Lines containing the string "thumb": how many are there below? Answer with the number only.

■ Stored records

▼▼▼

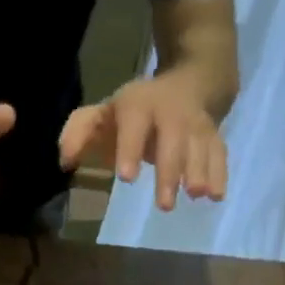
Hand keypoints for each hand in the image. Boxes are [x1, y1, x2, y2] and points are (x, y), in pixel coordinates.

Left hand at [59, 72, 227, 211]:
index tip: (126, 178)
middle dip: (170, 171)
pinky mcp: (214, 136)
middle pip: (173, 139)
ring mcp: (196, 124)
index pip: (134, 122)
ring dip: (200, 170)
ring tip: (197, 194)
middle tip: (164, 205)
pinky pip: (219, 152)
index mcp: (139, 106)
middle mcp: (171, 113)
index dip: (130, 148)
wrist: (192, 79)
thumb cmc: (136, 112)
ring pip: (200, 145)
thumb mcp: (105, 114)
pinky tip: (217, 196)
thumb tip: (64, 161)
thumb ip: (81, 132)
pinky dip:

▲▲▲

■ WORKED SOLUTION
4